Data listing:
____________________
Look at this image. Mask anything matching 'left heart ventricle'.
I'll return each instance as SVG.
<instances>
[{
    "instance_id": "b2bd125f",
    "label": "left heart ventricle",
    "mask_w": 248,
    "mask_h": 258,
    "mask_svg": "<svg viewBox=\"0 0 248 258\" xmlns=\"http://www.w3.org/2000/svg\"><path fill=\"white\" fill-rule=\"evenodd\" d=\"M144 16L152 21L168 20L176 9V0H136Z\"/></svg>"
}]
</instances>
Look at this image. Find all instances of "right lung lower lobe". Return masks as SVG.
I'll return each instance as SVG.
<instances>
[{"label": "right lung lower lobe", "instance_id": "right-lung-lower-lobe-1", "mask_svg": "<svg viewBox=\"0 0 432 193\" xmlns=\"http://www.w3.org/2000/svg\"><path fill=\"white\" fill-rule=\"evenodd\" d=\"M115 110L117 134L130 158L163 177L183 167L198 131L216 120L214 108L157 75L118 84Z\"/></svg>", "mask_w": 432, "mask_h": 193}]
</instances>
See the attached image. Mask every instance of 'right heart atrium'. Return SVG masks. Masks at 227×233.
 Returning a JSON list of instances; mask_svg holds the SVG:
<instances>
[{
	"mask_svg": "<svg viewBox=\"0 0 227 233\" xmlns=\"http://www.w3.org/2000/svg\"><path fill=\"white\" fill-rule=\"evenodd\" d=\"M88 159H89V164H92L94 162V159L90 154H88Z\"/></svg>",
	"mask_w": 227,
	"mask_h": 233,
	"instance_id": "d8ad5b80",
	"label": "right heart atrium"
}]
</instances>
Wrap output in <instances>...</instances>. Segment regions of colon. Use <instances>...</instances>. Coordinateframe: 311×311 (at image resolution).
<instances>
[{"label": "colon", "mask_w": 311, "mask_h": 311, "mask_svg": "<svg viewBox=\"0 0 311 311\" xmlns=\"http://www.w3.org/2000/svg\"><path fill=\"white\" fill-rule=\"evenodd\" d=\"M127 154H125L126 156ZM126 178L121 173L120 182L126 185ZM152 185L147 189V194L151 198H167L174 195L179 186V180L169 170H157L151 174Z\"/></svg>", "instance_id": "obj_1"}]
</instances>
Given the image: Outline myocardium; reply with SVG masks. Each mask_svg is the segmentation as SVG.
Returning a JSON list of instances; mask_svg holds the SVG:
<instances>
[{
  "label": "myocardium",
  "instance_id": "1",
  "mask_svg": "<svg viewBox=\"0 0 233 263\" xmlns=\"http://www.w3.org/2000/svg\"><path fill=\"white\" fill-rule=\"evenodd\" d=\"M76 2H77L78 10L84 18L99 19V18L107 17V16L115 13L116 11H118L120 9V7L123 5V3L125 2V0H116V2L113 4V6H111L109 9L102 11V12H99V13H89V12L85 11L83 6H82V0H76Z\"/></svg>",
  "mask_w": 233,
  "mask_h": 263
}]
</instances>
____________________
Task directions =>
Find each line in the data listing above that contains the word "atrium", and copy those lines out.

Result of this exercise =>
See the attached image. Mask every instance of 'right heart atrium'. Return SVG masks. Masks at 227×233.
	"label": "right heart atrium"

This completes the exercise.